Helping to Carry the Dead and Wounded

All we could do was go up and down the promenade and we’d see smoke, you know, they’d shoot at it or something like that and as I say we couldn’t do anything, we couldn’t get off beach so we were stuck there. If we could have got through the town, you know, that’s what we were supposed to do and that didn’t happen. So we sat there for eight hours on the beach, I guess. Our TLC was hit coming in and it turned around, like we were a little late coming in.
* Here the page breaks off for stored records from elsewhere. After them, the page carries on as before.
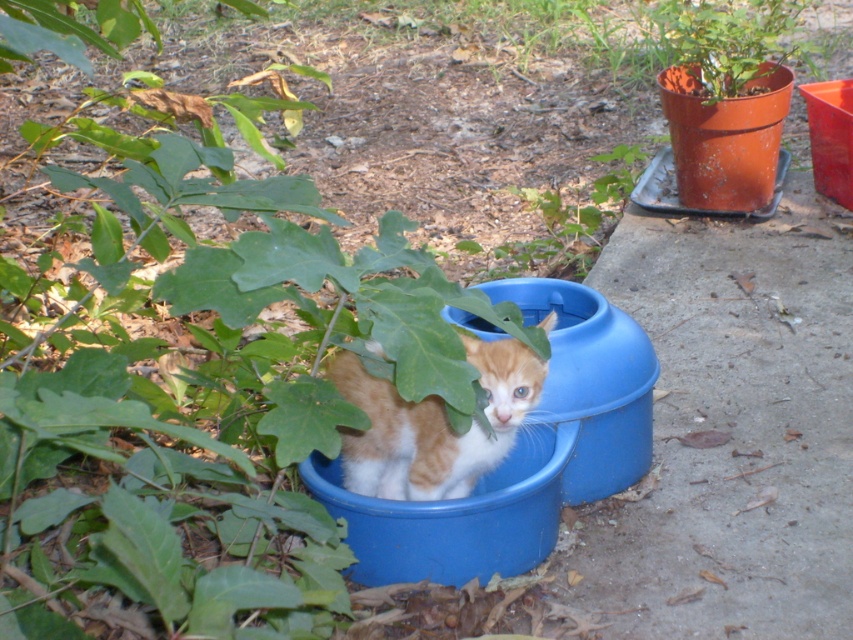
You are a gardener who wants to water the plants in the scene. You have a watering can in your left hand and need to reach the matte orange pot at upper right and the green leafy plant at upper center. Which one can you reach first without moving your feet?

The matte orange pot at upper right is in front of the green leafy plant at upper center, so you can reach the matte orange pot at upper right first without moving your feet.

You are a photographer setting up a shot of the orange fur kitten at center and the green leafy plant at upper center. You want to ensure both subjects are in focus. Which subject should you focus on first to maintain depth of field?

The orange fur kitten at center is shorter than the green leafy plant at upper center, so you should focus on the green leafy plant at upper center first as it is farther away to ensure both are in focus.

You are a photographer trying to capture the orange fur kitten at center in a natural outdoor setting. Based on the scene description, where should you position your camera to ensure the kitten is centered in the frame?

The orange fur kitten at center is located at coordinates point (433, 426), so positioning the camera at that point would center the kitten in the frame.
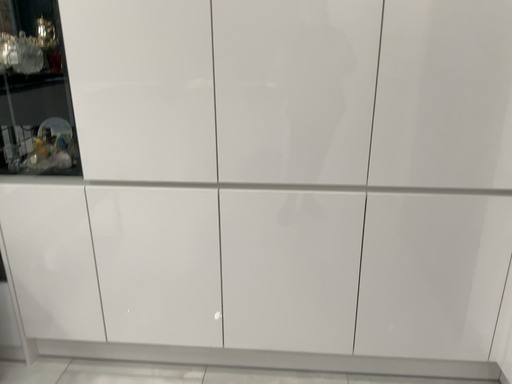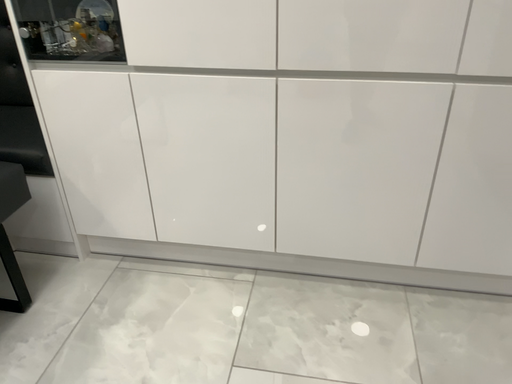
Question: Which way did the camera rotate in the video?

Choices:
 (A) rotated downward
 (B) rotated upward

Answer: (A)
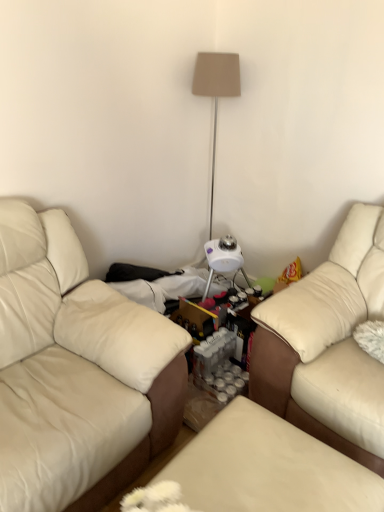
The height and width of the screenshot is (512, 384). In order to click on vacant space situated above leather ottoman at center (from a real-world perspective) in this screenshot , I will do `click(264, 465)`.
We should have been in earlier. And the captain was killed I guess on the TLC. And then we were told to get out of the tanks and we were ready like because if it sank they still didn’t know what was going to happen. But they turned around and come back and we landed good. Somebody asked us if we were scared. I don’t think we were. There was a lot of dead and wounded on the beach and we helped carry them up to a church in Dieppe. That was kind of a hospital there, the nurses, the nuns in there. And Germans were helping, we were helping. I don’t know, we weren’t scared of them and they weren’t scared of us that we would do anything. I can remember one fellow and I forget his name right now. He had an eye hanging down here and he was carrying a stretcher, you know, helping with the stretcher. We were in good shape. You know for somebody to do that when they’re injured themselves and carrying stretchers up.